Exercise brief ->
Return, unchanged, the lines of the records that begin at the line containing "table_header Oznaczenie akt" and end after the line containing "table_cell Lokalna Organizacja".

Stored data entries
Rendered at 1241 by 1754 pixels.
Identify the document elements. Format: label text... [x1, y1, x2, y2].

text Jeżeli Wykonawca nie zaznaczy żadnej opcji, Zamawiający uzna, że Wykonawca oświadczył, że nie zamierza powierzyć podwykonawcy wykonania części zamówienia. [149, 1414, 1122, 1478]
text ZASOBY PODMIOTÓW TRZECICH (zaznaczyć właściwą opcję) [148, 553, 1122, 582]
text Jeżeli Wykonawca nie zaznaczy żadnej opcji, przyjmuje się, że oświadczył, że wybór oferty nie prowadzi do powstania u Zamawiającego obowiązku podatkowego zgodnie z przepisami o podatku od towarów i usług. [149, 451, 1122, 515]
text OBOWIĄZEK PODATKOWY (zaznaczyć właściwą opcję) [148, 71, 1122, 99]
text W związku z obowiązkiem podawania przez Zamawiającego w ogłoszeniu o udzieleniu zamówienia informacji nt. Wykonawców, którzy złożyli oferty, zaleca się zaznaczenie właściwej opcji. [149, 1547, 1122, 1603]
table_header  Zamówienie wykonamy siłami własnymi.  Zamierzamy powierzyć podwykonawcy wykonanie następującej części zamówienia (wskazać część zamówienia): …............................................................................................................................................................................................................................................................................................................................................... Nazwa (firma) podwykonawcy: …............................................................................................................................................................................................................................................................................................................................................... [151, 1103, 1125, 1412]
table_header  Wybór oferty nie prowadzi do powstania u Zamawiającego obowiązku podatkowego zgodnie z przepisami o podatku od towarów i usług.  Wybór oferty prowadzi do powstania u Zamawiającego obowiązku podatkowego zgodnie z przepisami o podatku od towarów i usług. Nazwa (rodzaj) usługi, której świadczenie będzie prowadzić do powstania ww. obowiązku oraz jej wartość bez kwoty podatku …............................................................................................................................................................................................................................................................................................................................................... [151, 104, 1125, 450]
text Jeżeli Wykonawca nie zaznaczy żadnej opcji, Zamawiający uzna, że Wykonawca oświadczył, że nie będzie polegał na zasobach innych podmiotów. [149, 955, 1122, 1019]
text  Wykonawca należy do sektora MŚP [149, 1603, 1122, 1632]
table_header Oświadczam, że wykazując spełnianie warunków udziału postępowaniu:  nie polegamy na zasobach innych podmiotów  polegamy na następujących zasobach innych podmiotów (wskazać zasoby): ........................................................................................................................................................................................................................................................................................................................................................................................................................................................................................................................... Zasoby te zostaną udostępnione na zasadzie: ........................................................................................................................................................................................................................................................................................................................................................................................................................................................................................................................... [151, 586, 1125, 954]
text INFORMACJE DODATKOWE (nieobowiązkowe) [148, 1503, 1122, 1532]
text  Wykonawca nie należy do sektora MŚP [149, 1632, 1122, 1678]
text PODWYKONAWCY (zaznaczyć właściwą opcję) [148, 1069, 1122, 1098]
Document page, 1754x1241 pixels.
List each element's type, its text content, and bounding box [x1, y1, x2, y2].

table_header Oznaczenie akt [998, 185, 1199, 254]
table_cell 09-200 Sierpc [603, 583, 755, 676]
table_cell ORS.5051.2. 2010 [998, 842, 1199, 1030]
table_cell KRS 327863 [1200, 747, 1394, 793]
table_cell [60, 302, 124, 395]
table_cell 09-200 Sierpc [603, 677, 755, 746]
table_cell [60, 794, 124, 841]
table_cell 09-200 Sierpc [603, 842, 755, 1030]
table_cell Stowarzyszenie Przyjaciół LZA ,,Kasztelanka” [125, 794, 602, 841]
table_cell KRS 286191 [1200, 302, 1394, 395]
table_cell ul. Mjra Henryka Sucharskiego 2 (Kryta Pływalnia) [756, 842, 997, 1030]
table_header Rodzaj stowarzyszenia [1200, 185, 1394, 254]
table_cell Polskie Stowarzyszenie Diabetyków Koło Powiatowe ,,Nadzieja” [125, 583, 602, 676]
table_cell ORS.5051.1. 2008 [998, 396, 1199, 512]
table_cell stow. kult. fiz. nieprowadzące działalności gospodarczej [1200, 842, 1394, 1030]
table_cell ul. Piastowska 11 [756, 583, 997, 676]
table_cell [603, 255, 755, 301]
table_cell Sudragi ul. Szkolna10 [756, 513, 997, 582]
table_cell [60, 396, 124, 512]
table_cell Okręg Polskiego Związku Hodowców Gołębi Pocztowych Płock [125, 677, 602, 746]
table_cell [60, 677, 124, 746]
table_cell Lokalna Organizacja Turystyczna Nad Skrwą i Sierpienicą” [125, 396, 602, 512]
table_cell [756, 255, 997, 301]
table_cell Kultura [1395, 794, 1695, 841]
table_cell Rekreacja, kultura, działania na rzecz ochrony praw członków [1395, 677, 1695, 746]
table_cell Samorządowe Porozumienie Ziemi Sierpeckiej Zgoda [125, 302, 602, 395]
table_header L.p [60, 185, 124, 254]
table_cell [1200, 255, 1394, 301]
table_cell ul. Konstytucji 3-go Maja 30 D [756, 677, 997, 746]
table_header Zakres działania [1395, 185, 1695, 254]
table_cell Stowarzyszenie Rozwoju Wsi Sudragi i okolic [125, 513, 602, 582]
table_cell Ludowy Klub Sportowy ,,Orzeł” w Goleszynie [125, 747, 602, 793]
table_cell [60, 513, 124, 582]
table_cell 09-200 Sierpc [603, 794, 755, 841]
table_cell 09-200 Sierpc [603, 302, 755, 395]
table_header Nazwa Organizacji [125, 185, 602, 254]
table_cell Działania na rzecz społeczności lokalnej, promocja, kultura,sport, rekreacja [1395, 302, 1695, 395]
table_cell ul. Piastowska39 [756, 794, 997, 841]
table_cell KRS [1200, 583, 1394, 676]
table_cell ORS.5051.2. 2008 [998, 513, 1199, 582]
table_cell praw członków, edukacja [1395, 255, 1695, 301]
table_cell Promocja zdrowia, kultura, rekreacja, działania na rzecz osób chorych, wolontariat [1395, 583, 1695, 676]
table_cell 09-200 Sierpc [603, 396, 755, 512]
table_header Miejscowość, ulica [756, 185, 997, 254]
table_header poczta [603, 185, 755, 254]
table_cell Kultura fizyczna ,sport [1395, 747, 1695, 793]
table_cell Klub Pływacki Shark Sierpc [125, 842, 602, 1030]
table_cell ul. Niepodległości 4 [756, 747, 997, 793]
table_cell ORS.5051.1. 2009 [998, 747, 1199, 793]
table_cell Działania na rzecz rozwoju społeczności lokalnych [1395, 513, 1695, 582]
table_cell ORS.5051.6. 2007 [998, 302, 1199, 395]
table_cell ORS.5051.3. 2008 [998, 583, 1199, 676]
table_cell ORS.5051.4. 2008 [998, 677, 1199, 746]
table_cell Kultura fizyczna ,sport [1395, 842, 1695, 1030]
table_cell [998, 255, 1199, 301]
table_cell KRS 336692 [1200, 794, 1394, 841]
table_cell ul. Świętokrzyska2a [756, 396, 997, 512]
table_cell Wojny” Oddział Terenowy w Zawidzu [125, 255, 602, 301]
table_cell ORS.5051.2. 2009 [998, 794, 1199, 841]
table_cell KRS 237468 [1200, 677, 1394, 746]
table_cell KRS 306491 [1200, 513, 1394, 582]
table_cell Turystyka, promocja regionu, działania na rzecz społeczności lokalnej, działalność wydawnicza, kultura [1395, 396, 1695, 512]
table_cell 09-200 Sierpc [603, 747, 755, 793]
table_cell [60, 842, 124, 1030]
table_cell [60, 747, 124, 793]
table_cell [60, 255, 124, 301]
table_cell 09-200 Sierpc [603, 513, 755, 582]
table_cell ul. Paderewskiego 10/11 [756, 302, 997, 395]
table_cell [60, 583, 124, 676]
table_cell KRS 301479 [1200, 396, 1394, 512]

Correct output ->
table_header Oznaczenie akt [998, 185, 1199, 254]
table_cell 09-200 Sierpc [603, 583, 755, 676]
table_cell ORS.5051.2. 2010 [998, 842, 1199, 1030]
table_cell KRS 327863 [1200, 747, 1394, 793]
table_cell [60, 302, 124, 395]
table_cell 09-200 Sierpc [603, 677, 755, 746]
table_cell [60, 794, 124, 841]
table_cell 09-200 Sierpc [603, 842, 755, 1030]
table_cell Stowarzyszenie Przyjaciół LZA ,,Kasztelanka” [125, 794, 602, 841]
table_cell KRS 286191 [1200, 302, 1394, 395]
table_cell ul. Mjra Henryka Sucharskiego 2 (Kryta Pływalnia) [756, 842, 997, 1030]
table_header Rodzaj stowarzyszenia [1200, 185, 1394, 254]
table_cell Polskie Stowarzyszenie Diabetyków Koło Powiatowe ,,Nadzieja” [125, 583, 602, 676]
table_cell ORS.5051.1. 2008 [998, 396, 1199, 512]
table_cell stow. kult. fiz. nieprowadzące działalności gospodarczej [1200, 842, 1394, 1030]
table_cell ul. Piastowska 11 [756, 583, 997, 676]
table_cell [603, 255, 755, 301]
table_cell Sudragi ul. Szkolna10 [756, 513, 997, 582]
table_cell [60, 396, 124, 512]
table_cell Okręg Polskiego Związku Hodowców Gołębi Pocztowych Płock [125, 677, 602, 746]
table_cell [60, 677, 124, 746]
table_cell Lokalna Organizacja Turystyczna Nad Skrwą i Sierpienicą” [125, 396, 602, 512]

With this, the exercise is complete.